● Task goal
In the entries below, find each line bearing the string "linejoin" and copy it.

[[ The data, beginning ]]

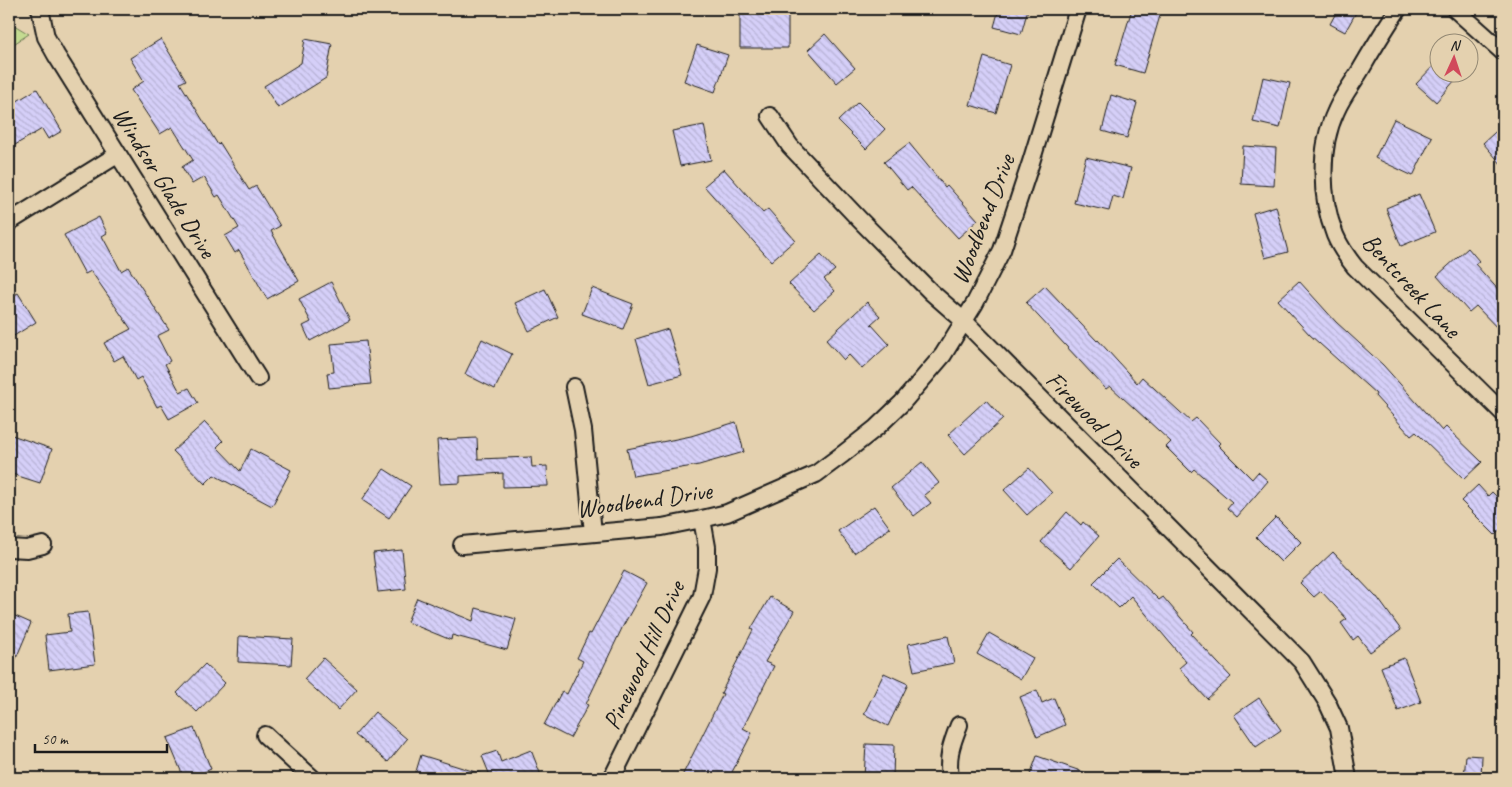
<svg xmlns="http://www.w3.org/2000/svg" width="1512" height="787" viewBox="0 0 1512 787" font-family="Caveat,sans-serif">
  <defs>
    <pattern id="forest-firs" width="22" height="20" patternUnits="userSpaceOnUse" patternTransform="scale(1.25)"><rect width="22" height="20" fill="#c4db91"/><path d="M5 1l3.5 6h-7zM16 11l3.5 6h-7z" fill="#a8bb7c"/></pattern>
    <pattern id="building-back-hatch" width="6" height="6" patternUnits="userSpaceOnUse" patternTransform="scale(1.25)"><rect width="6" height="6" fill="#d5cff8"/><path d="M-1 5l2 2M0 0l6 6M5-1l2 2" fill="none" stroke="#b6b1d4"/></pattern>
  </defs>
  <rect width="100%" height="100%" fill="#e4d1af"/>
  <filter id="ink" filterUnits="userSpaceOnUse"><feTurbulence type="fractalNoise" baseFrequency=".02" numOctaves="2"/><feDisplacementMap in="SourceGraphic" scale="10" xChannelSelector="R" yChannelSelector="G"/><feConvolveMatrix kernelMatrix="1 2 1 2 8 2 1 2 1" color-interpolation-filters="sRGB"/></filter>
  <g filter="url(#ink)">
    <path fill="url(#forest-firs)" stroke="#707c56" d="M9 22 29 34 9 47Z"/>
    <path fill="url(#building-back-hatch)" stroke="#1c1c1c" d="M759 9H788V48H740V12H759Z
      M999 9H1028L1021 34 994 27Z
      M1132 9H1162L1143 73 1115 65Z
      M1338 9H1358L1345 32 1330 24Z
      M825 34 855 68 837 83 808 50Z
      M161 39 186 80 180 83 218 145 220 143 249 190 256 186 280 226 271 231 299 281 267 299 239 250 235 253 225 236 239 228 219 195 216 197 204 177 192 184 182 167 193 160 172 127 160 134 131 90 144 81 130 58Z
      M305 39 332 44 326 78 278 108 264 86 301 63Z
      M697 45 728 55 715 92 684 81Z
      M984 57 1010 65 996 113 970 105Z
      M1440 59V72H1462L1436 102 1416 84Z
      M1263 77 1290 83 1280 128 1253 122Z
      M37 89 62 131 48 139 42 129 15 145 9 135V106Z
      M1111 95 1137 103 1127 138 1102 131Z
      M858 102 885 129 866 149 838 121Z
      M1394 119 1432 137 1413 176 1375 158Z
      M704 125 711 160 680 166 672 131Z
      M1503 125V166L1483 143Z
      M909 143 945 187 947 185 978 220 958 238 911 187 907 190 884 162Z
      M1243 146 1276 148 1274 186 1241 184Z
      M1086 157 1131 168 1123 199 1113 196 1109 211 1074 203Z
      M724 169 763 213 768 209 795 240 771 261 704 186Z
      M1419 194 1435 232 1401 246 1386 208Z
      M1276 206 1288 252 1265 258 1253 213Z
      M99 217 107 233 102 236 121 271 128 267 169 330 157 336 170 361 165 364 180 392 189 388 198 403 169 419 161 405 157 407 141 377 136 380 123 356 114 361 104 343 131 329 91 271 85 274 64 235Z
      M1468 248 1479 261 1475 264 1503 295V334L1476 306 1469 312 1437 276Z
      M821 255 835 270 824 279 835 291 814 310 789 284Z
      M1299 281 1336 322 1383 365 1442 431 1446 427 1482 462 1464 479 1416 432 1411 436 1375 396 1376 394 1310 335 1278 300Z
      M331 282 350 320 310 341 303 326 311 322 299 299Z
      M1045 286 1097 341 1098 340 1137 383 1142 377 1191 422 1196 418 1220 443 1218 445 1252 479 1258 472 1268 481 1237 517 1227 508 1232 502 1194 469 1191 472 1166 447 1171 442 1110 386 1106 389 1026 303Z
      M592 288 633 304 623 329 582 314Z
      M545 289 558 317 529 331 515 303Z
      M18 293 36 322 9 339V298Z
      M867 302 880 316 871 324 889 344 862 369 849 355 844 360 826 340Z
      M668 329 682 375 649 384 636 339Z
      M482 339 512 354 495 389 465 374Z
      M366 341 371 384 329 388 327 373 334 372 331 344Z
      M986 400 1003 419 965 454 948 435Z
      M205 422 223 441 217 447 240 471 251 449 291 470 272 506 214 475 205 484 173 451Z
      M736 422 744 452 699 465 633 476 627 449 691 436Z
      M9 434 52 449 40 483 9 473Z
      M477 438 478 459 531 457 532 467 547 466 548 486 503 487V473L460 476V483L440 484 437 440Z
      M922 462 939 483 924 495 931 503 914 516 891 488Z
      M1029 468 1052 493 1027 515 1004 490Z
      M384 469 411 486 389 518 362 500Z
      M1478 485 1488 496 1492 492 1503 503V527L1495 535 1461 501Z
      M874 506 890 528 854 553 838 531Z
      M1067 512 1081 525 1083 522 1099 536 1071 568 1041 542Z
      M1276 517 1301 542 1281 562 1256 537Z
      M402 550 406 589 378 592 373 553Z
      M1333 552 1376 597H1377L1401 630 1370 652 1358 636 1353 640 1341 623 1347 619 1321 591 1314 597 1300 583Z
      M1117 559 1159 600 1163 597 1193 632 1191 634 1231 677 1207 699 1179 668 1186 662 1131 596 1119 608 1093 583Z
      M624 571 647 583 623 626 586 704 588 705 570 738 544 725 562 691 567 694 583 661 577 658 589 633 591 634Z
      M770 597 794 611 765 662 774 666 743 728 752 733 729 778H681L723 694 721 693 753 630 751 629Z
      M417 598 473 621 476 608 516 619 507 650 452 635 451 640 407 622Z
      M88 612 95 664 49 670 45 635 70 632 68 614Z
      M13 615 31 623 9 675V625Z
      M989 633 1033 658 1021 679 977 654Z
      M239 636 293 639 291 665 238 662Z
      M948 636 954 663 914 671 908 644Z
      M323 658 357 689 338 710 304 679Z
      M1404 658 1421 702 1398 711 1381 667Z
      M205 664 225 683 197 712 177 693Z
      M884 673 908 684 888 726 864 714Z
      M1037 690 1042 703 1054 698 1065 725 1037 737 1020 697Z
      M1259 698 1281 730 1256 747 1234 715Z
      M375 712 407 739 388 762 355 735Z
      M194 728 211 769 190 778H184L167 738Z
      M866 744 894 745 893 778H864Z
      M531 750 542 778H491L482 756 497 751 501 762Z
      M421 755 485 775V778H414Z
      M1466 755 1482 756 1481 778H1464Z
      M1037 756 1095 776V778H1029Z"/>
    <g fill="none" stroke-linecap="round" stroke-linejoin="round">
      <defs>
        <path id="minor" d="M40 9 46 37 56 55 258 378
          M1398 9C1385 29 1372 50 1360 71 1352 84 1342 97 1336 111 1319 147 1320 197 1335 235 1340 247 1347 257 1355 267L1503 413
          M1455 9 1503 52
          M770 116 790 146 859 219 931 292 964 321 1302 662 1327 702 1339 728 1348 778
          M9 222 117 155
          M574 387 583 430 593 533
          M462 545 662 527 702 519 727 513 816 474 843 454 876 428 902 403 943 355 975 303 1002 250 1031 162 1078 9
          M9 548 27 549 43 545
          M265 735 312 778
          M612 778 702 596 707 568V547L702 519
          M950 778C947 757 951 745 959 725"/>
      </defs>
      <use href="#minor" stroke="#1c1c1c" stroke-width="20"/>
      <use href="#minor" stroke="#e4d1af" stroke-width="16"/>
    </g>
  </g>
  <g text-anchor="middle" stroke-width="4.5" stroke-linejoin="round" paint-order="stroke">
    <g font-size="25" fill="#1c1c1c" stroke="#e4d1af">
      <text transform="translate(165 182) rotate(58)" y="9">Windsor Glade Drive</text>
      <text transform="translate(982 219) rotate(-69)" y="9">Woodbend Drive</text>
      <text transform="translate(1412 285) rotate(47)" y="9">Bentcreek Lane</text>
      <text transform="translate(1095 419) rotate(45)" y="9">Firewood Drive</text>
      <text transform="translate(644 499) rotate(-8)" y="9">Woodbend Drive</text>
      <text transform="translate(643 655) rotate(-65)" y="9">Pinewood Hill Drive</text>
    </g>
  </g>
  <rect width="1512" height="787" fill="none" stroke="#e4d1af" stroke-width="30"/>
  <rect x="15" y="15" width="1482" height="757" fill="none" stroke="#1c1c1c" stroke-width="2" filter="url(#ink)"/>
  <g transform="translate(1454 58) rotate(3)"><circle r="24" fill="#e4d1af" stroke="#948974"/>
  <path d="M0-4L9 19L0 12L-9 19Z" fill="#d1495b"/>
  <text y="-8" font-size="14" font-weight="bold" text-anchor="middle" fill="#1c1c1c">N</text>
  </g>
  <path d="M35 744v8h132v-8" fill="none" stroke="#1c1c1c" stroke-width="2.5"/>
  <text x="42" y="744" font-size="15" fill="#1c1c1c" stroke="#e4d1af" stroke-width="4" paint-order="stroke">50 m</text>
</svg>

[[ The data, end ]]
[[ The data, beginning ]]

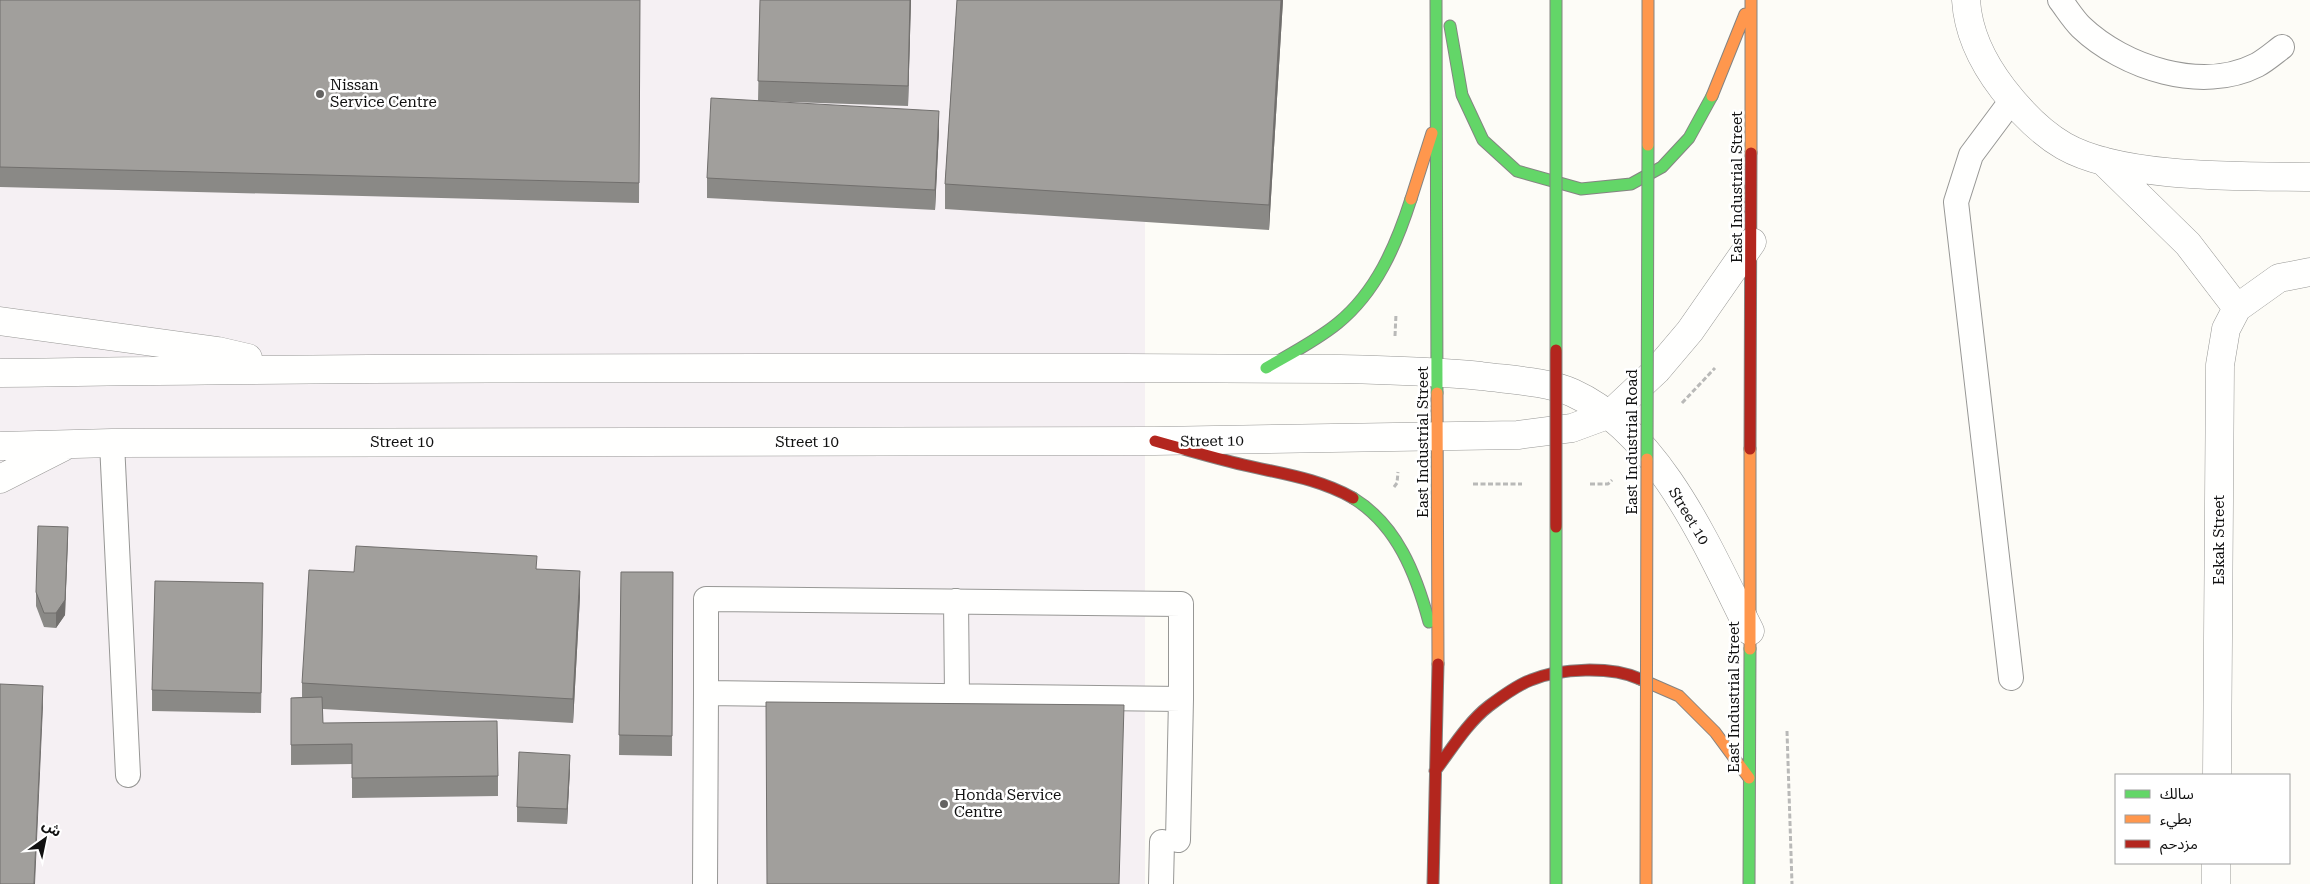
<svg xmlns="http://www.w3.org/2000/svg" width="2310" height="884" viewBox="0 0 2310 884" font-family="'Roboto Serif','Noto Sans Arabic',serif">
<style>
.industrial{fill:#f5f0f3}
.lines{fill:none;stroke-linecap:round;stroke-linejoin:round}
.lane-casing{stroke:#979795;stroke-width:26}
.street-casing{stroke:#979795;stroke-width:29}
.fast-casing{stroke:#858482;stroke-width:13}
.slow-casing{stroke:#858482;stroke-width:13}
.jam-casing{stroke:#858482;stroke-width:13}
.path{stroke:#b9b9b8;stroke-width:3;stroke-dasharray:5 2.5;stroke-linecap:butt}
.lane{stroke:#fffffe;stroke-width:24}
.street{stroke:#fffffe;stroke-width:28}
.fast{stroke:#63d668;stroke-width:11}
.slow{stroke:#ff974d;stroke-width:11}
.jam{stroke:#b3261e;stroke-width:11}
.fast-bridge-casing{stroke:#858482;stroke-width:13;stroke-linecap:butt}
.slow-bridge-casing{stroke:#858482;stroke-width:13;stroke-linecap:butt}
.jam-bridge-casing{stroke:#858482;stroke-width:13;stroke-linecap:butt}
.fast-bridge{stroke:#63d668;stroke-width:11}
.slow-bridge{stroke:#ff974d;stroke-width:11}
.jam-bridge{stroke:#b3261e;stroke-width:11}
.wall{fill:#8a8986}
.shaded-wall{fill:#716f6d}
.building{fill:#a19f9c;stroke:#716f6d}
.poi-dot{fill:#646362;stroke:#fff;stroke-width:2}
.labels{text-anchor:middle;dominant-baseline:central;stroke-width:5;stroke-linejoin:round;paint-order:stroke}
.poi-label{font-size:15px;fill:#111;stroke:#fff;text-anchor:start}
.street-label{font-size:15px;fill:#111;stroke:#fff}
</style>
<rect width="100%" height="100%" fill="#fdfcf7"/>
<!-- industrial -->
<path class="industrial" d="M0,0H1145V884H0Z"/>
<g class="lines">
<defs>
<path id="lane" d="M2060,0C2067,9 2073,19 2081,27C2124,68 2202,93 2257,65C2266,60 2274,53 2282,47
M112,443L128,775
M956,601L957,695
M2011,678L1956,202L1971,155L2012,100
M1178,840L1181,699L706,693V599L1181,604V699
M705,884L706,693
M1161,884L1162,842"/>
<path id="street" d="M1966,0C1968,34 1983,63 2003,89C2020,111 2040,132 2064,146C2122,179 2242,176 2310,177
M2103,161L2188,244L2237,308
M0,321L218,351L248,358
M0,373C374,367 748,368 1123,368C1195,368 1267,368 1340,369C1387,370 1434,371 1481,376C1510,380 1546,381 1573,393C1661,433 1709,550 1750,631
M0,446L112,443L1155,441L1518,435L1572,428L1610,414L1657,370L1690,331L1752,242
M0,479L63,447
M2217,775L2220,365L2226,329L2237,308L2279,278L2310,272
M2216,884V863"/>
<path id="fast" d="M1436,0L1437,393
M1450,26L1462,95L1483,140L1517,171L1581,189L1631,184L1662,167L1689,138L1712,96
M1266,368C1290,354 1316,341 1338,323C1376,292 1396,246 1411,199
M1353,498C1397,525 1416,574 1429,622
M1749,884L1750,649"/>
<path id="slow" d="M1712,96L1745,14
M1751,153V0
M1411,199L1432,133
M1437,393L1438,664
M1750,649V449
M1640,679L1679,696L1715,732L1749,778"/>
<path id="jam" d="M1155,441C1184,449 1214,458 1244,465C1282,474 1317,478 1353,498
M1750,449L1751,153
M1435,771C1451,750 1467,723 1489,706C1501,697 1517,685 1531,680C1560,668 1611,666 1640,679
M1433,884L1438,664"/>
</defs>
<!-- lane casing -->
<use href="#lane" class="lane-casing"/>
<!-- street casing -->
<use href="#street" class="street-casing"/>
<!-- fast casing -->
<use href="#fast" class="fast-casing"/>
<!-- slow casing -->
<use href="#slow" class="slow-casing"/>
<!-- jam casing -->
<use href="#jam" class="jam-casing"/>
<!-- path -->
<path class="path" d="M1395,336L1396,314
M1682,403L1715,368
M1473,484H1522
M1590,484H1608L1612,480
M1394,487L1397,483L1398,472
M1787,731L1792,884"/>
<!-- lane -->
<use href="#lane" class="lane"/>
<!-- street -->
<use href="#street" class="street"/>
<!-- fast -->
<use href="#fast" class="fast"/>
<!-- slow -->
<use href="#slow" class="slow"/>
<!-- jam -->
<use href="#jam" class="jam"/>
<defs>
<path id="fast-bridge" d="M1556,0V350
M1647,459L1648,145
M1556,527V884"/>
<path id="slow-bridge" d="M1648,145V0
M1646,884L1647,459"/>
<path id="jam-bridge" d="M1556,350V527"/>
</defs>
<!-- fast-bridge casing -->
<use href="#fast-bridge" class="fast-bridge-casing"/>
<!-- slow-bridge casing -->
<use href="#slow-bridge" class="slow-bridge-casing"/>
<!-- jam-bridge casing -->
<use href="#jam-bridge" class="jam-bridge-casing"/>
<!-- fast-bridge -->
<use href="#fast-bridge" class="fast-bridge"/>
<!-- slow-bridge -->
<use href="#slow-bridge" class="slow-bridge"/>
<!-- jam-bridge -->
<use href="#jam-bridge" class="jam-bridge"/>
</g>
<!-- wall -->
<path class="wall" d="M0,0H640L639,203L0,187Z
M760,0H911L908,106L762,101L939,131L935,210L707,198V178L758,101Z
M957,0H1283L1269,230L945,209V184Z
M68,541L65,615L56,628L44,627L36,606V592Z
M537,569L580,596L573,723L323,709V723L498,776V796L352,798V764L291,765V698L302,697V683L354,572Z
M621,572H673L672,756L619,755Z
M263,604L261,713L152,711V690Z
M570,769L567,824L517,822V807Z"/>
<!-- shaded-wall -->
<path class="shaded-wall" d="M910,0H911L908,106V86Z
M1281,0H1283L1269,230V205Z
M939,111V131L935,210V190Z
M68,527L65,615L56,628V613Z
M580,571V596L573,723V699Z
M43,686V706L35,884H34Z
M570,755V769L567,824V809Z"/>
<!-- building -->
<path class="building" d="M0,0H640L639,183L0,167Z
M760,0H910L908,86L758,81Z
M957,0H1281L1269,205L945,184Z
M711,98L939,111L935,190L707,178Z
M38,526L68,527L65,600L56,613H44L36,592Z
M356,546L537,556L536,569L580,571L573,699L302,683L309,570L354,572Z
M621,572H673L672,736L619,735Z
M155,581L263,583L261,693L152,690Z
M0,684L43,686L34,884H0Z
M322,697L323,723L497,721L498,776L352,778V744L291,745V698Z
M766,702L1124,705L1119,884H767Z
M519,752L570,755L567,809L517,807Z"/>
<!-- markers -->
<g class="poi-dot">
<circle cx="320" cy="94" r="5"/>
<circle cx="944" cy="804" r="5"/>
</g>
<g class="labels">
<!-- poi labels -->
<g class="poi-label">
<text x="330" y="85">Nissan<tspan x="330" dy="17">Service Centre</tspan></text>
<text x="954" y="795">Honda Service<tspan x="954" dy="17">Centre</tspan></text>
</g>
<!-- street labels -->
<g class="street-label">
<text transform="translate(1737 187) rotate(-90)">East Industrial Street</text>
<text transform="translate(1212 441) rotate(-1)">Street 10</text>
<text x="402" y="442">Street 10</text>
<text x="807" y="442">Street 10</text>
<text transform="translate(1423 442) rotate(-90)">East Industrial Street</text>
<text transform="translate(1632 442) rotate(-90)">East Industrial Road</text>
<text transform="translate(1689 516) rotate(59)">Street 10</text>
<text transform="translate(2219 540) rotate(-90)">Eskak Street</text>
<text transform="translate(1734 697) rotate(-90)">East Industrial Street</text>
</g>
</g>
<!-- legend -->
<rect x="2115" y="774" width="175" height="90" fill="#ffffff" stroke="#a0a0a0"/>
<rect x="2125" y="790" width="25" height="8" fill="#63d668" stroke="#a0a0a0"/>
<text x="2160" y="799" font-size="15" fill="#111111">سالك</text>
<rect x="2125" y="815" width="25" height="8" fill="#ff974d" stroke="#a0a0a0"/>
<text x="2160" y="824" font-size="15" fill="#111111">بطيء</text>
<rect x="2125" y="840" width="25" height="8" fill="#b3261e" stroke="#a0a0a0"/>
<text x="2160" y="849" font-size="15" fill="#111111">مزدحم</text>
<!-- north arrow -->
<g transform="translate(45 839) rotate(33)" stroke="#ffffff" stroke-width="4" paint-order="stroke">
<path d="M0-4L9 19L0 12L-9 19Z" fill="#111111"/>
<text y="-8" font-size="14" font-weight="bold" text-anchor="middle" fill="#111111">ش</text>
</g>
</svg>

[[ The data, end ]]

● Response
    <g fill="none" stroke-linecap="round" stroke-linejoin="round">
  <g text-anchor="middle" stroke-width="4.5" stroke-linejoin="round" paint-order="stroke">
.lines{fill:none;stroke-linecap:round;stroke-linejoin:round}
.labels{text-anchor:middle;dominant-baseline:central;stroke-width:5;stroke-linejoin:round;paint-order:stroke}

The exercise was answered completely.